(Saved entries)

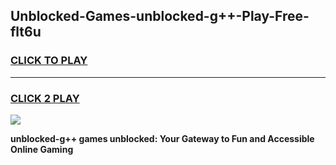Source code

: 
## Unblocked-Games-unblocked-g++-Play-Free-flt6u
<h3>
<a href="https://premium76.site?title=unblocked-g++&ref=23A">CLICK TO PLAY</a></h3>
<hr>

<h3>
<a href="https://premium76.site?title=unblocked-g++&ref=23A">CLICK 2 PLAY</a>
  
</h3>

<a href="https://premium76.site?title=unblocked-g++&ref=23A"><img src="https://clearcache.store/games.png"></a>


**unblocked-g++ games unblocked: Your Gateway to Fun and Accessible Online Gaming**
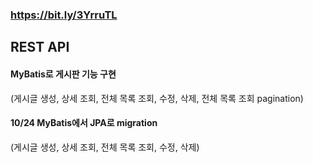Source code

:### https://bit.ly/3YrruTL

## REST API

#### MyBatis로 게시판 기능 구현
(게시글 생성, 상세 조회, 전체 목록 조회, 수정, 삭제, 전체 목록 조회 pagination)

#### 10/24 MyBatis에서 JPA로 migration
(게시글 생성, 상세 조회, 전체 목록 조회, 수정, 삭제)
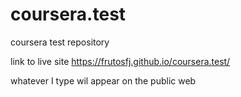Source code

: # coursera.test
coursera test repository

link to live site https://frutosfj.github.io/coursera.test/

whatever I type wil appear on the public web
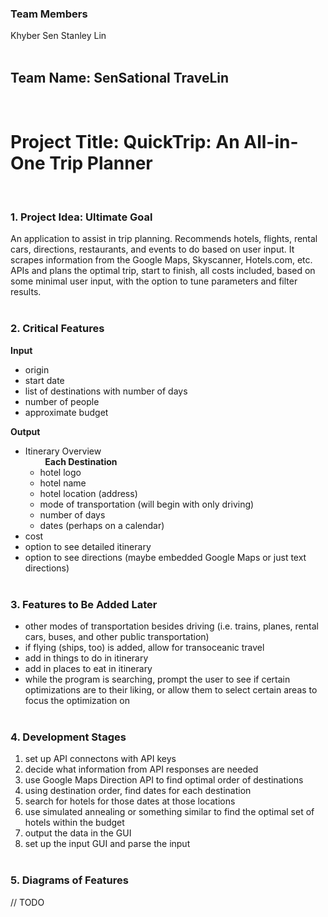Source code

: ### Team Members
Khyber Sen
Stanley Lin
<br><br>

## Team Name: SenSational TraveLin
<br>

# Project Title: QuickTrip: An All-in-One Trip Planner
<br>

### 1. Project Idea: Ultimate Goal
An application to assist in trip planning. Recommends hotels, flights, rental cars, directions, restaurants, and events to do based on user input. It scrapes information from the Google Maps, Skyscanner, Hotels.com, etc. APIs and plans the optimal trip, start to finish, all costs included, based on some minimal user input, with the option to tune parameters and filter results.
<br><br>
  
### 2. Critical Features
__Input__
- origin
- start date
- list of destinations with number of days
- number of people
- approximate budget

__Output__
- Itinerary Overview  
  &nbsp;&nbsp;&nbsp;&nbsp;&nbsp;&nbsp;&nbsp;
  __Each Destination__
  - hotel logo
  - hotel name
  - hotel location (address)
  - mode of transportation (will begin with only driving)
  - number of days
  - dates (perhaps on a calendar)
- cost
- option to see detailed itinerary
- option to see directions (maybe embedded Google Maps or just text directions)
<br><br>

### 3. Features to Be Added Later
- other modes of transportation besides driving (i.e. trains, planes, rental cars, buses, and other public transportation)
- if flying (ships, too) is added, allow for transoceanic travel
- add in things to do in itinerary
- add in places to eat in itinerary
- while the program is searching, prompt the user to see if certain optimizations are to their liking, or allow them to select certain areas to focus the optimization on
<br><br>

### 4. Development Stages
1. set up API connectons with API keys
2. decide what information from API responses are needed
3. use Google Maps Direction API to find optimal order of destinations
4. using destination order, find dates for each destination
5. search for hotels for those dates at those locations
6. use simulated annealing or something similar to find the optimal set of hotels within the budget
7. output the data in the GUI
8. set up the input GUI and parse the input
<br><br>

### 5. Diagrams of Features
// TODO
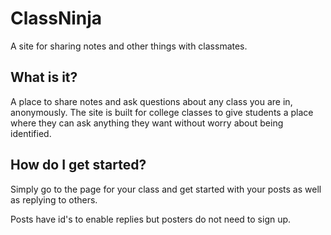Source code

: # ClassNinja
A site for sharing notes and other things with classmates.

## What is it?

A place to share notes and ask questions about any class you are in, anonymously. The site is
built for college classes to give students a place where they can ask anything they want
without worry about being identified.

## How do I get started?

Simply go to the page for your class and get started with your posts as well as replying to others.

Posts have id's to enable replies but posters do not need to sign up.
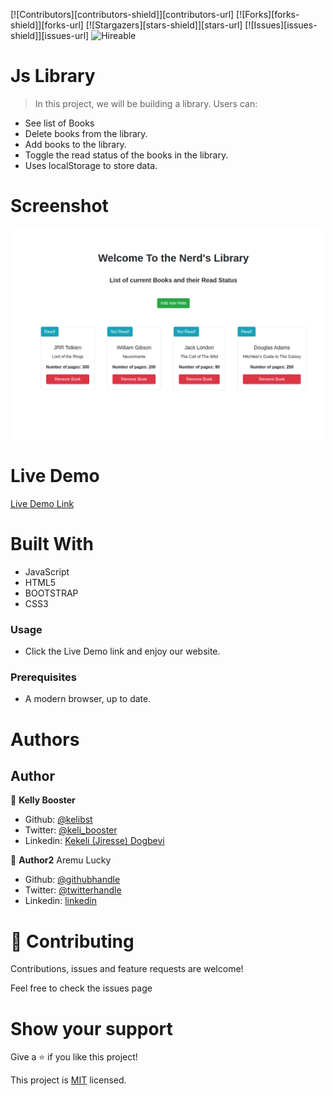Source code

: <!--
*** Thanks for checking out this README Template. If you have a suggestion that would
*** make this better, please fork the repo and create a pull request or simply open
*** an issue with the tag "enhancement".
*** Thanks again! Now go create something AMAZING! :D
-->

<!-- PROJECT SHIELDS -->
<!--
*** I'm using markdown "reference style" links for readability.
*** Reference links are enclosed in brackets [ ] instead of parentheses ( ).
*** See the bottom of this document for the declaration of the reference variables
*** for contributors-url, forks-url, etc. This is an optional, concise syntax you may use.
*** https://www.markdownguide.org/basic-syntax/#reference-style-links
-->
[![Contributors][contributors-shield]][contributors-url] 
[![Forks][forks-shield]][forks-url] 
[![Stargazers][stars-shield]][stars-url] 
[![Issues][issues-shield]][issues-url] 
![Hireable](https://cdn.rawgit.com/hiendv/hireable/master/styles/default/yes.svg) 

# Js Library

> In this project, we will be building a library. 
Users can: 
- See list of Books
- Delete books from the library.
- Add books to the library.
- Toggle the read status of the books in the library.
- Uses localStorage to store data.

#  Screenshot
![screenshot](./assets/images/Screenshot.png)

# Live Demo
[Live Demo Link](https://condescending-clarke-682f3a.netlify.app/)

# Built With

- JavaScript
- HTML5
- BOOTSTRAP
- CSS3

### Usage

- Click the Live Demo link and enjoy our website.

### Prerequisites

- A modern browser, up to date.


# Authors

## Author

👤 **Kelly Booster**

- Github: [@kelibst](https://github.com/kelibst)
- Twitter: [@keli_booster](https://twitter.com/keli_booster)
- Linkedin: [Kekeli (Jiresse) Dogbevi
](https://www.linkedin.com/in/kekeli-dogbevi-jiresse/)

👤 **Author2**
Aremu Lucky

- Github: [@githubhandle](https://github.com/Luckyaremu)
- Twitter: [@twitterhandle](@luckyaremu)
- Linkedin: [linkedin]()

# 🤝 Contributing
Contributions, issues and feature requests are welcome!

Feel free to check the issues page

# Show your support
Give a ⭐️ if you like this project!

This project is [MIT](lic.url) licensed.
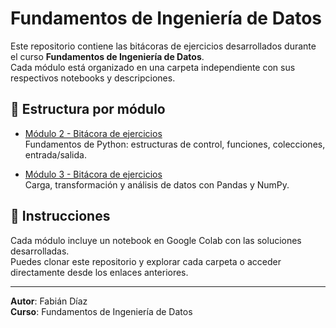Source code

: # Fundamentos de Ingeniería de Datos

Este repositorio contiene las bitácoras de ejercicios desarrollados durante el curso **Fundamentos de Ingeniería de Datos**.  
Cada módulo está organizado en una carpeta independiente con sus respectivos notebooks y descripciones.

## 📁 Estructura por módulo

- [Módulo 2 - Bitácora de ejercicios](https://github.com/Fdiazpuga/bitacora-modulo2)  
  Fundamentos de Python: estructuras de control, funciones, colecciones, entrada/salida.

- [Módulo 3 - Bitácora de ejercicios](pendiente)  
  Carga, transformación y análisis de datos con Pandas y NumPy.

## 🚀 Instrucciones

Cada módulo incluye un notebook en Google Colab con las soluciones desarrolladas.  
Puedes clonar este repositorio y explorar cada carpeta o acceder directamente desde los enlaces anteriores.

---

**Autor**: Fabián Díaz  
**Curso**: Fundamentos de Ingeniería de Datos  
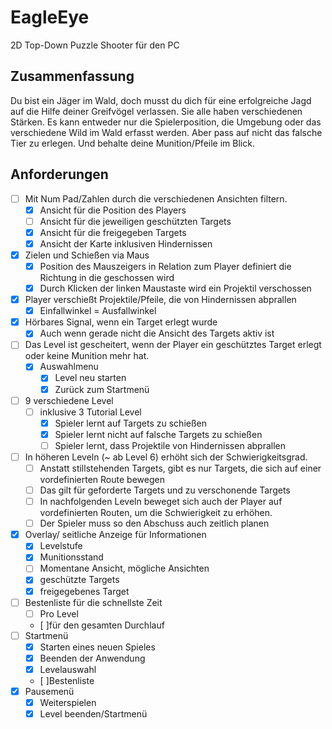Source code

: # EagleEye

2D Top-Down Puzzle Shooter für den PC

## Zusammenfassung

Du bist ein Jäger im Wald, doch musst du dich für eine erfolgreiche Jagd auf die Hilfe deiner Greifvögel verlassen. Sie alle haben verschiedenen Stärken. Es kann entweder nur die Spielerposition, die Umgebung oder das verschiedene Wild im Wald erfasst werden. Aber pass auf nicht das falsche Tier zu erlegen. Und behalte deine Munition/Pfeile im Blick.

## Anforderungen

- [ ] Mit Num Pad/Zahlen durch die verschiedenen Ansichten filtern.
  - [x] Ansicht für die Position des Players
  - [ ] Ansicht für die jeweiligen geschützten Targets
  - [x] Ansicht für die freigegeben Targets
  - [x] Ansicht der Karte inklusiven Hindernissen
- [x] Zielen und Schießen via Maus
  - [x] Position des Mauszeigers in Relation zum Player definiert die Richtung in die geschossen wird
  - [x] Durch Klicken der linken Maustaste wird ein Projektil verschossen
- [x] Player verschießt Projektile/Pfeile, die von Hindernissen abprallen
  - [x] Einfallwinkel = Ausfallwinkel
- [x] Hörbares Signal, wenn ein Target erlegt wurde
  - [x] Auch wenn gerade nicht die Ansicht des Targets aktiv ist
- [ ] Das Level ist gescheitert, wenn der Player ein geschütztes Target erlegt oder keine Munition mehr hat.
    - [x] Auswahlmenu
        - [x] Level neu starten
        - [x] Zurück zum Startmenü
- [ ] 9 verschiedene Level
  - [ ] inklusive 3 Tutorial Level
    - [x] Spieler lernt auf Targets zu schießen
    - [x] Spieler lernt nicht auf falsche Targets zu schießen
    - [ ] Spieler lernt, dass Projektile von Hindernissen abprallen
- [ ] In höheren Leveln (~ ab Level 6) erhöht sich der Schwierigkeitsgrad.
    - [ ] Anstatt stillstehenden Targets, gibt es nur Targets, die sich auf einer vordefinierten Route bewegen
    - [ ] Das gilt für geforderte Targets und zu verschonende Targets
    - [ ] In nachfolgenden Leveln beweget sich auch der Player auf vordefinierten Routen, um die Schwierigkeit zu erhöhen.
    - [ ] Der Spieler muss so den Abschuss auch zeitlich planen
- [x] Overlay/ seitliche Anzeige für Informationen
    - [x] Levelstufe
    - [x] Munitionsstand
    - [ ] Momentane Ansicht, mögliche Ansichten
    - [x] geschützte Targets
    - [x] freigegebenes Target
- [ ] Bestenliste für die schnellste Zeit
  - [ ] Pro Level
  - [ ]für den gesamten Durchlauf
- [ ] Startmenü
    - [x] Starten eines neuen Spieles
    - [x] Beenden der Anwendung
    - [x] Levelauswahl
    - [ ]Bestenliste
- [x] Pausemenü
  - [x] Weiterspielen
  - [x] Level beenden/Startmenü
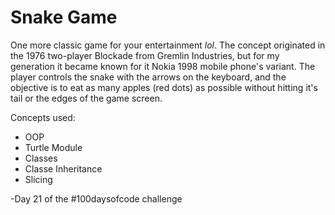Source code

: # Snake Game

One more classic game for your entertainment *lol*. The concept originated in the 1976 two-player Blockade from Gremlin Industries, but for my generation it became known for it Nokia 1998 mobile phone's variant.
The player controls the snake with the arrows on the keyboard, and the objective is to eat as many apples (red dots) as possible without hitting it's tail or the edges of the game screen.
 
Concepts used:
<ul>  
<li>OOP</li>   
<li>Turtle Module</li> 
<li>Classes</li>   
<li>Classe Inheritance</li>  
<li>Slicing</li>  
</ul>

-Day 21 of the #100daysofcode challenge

__Aim of the task__: Working from the entries above, reproduce exactly and only the lines beginning with the line that has "- [ ] Ansicht" and ending with the line that has "One more classic"; omit all pictures.

__Worked solution__:
  - [ ] Ansicht für die jeweiligen geschützten Targets
  - [x] Ansicht für die freigegeben Targets
  - [x] Ansicht der Karte inklusiven Hindernissen
- [x] Zielen und Schießen via Maus
  - [x] Position des Mauszeigers in Relation zum Player definiert die Richtung in die geschossen wird
  - [x] Durch Klicken der linken Maustaste wird ein Projektil verschossen
- [x] Player verschießt Projektile/Pfeile, die von Hindernissen abprallen
  - [x] Einfallwinkel = Ausfallwinkel
- [x] Hörbares Signal, wenn ein Target erlegt wurde
  - [x] Auch wenn gerade nicht die Ansicht des Targets aktiv ist
- [ ] Das Level ist gescheitert, wenn der Player ein geschütztes Target erlegt oder keine Munition mehr hat.
    - [x] Auswahlmenu
        - [x] Level neu starten
        - [x] Zurück zum Startmenü
- [ ] 9 verschiedene Level
  - [ ] inklusive 3 Tutorial Level
    - [x] Spieler lernt auf Targets zu schießen
    - [x] Spieler lernt nicht auf falsche Targets zu schießen
    - [ ] Spieler lernt, dass Projektile von Hindernissen abprallen
- [ ] In höheren Leveln (~ ab Level 6) erhöht sich der Schwierigkeitsgrad.
    - [ ] Anstatt stillstehenden Targets, gibt es nur Targets, die sich auf einer vordefinierten Route bewegen
    - [ ] Das gilt für geforderte Targets und zu verschonende Targets
    - [ ] In nachfolgenden Leveln beweget sich auch der Player auf vordefinierten Routen, um die Schwierigkeit zu erhöhen.
    - [ ] Der Spieler muss so den Abschuss auch zeitlich planen
- [x] Overlay/ seitliche Anzeige für Informationen
    - [x] Levelstufe
    - [x] Munitionsstand
    - [ ] Momentane Ansicht, mögliche Ansichten
    - [x] geschützte Targets
    - [x] freigegebenes Target
- [ ] Bestenliste für die schnellste Zeit
  - [ ] Pro Level
  - [ ]für den gesamten Durchlauf
- [ ] Startmenü
    - [x] Starten eines neuen Spieles
    - [x] Beenden der Anwendung
    - [x] Levelauswahl
    - [ ]Bestenliste
- [x] Pausemenü
  - [x] Weiterspielen
  - [x] Level beenden/Startmenü
Source code

: # Snake Game

One more classic game for your entertainment *lol*. The concept originated in the 1976 two-player Blockade from Gremlin Industries, but for my generation it became known for it Nokia 1998 mobile phone's variant.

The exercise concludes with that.